_The exercise_
In the records, the part that opens with the line containing "Document page, 1241x1754 pixels." and closes with the line containing "List each element's" should be reproduced with "bounding box" swapped for "enclosing box" and nothing else altered.

Records shown start

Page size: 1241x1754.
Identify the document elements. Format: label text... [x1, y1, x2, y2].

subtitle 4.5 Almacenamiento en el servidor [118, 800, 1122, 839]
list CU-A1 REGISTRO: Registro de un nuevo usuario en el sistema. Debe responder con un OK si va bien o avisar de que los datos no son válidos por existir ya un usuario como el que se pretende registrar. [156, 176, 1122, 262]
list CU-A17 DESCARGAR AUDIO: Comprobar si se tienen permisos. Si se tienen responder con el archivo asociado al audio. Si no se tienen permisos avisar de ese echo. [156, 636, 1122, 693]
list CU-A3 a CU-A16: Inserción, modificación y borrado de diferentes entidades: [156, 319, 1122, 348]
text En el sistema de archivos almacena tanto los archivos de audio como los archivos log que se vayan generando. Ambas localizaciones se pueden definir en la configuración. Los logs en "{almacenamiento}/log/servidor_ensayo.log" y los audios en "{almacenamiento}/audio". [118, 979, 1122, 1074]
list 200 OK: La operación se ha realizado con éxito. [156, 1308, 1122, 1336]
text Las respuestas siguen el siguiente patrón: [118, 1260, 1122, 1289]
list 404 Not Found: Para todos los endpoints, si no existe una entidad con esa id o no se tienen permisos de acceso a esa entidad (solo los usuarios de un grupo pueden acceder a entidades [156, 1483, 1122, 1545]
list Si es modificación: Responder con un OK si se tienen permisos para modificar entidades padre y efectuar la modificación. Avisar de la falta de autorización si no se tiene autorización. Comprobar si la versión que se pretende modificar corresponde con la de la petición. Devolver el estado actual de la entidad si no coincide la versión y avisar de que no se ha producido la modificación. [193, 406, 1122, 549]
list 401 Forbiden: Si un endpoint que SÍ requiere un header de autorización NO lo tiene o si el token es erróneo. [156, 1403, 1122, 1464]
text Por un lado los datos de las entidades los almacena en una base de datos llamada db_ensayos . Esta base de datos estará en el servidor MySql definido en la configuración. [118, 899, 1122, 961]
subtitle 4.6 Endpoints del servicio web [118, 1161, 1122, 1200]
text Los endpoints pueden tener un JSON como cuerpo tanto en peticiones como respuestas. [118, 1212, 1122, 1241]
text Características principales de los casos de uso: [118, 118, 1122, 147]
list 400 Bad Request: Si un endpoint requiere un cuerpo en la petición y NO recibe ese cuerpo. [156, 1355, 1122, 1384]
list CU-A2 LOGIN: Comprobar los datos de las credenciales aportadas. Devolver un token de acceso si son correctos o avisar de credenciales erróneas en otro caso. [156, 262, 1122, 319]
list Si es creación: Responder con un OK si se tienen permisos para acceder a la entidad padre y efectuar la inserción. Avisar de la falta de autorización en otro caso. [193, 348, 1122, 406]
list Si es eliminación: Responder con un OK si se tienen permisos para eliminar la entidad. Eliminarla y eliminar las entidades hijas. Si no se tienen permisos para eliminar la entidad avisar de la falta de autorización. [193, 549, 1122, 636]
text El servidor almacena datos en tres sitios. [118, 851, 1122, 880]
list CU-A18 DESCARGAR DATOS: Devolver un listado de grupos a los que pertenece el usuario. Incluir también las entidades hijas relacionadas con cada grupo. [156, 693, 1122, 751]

Records shown end
Records shown start

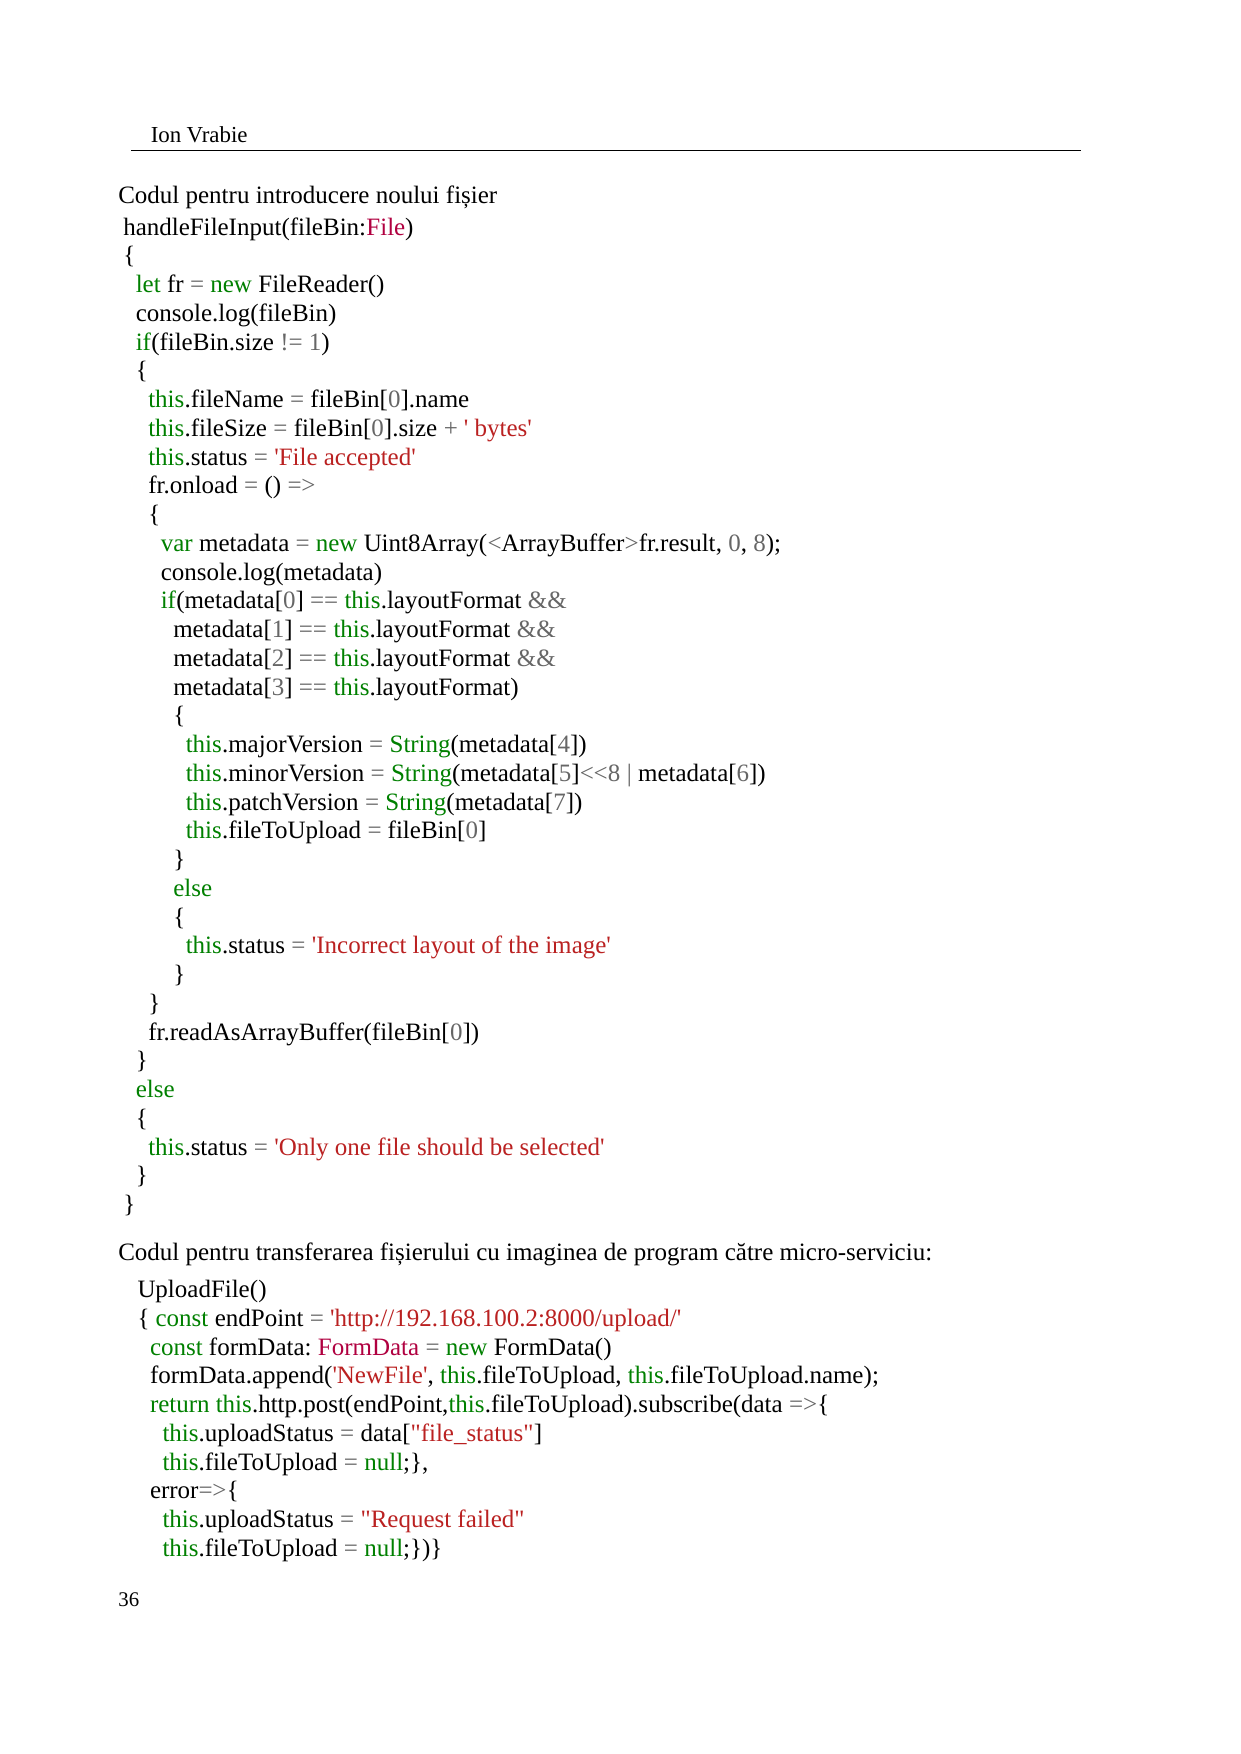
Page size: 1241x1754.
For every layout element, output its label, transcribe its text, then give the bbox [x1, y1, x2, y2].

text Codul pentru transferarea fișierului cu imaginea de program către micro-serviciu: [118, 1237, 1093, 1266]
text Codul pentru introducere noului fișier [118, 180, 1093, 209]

Records shown end
Records shown start

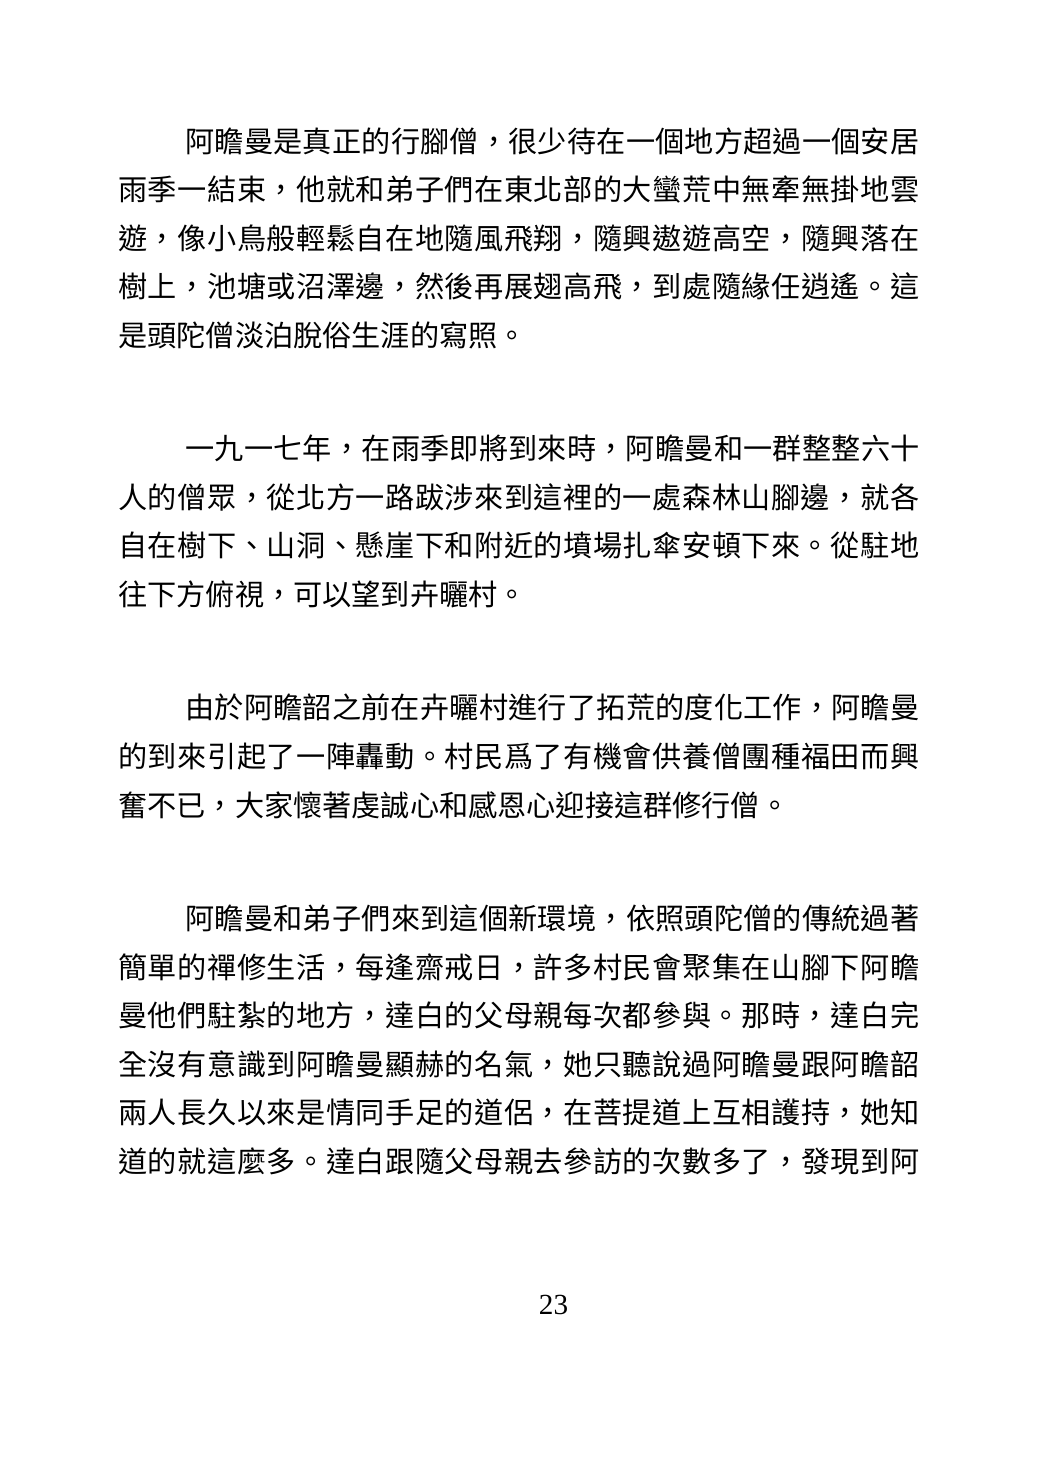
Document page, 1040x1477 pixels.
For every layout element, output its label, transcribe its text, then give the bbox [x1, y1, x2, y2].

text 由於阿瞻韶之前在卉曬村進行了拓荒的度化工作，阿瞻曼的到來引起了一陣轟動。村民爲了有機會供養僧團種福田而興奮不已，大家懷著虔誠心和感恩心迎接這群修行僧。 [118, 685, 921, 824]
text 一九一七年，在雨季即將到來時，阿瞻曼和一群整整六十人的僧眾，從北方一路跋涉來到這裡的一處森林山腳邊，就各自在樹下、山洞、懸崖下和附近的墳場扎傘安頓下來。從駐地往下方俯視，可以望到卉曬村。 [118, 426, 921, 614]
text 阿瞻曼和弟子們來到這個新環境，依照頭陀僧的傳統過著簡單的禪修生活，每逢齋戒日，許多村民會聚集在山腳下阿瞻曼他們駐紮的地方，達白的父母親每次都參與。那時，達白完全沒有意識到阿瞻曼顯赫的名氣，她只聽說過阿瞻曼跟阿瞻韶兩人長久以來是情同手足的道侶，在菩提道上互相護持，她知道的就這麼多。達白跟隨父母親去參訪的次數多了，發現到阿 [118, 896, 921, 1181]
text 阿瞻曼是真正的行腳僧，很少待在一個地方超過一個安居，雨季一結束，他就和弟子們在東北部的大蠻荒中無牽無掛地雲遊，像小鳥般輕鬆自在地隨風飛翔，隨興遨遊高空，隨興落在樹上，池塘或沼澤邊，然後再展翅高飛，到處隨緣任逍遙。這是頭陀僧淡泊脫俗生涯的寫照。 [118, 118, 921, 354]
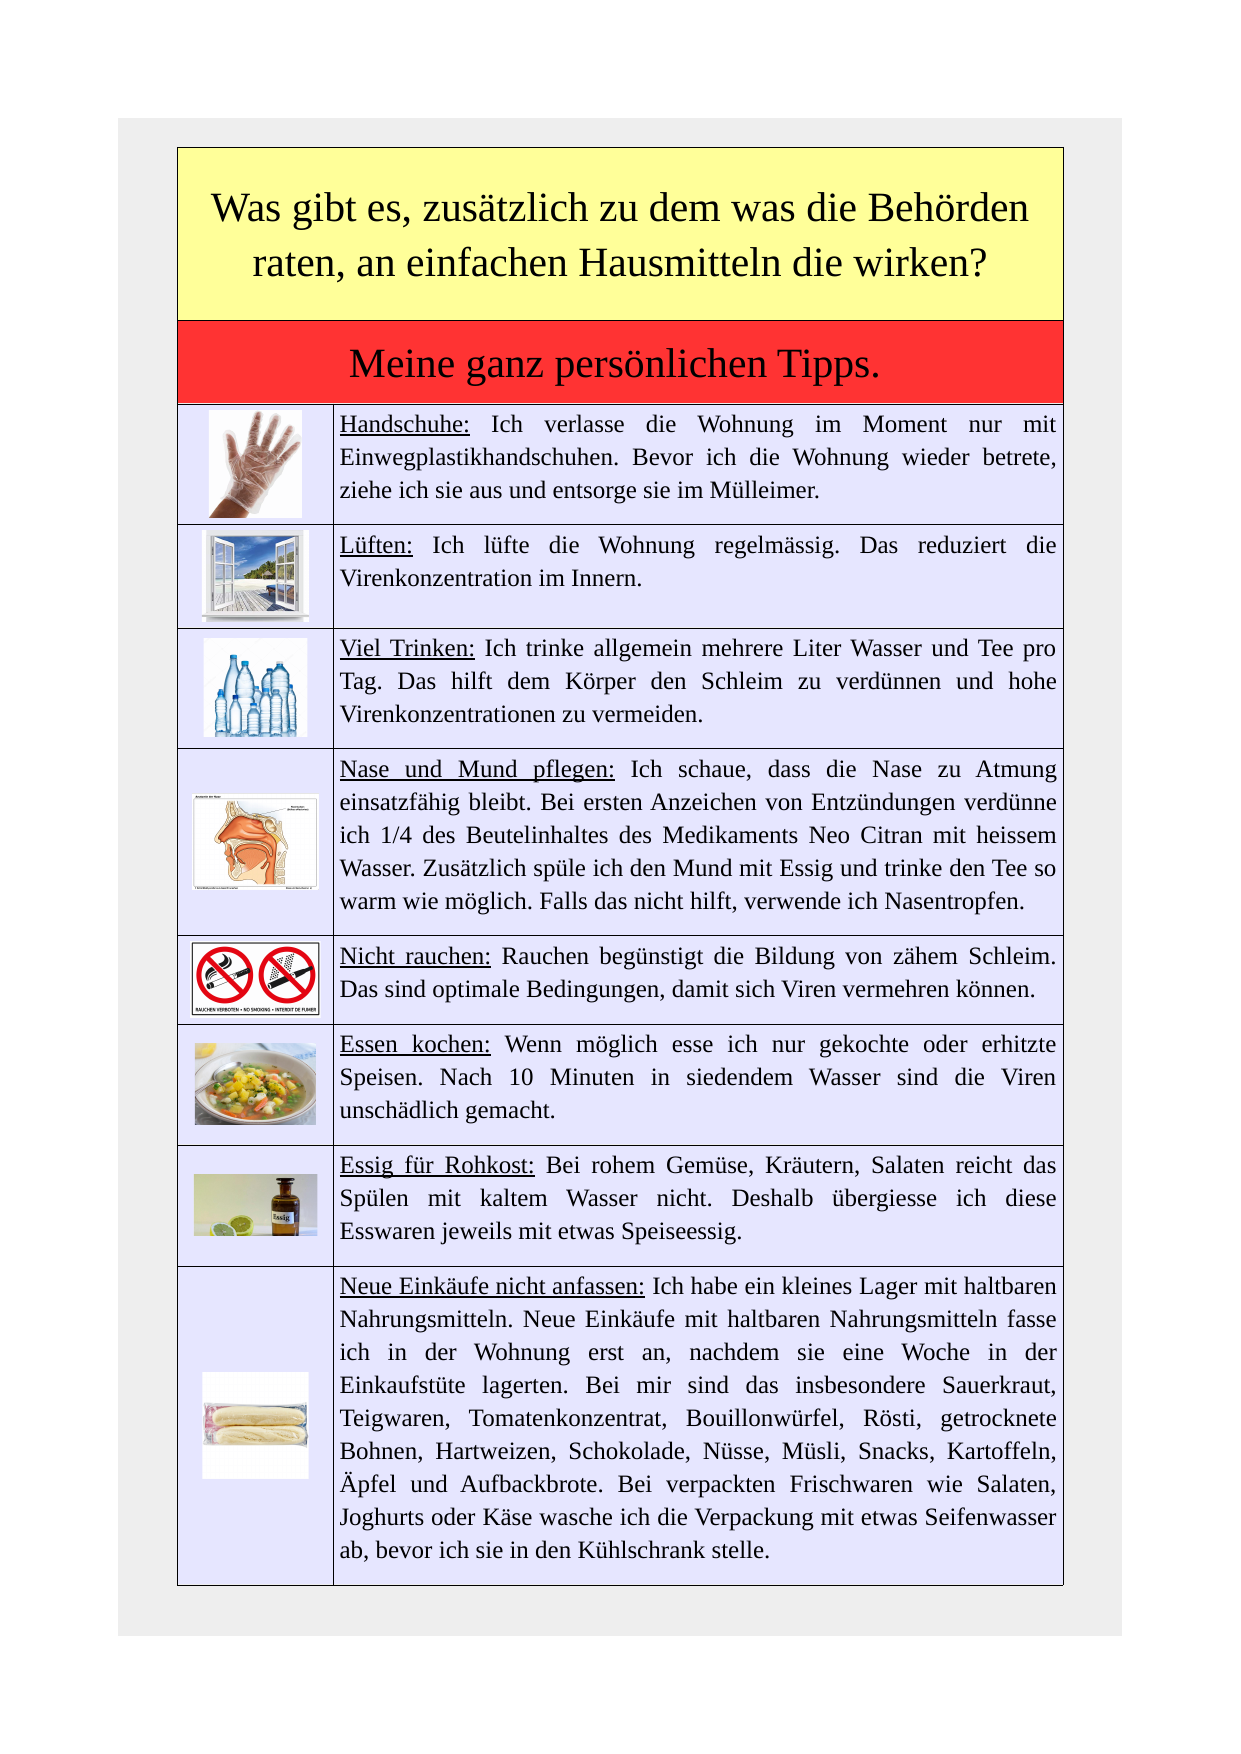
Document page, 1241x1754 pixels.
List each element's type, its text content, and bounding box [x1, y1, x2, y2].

Records shown end

_Answer for the task_
Document page, 1241x1754 pixels.
List each element's type, its text content, and enclosing box [x1, y1, x2, y2].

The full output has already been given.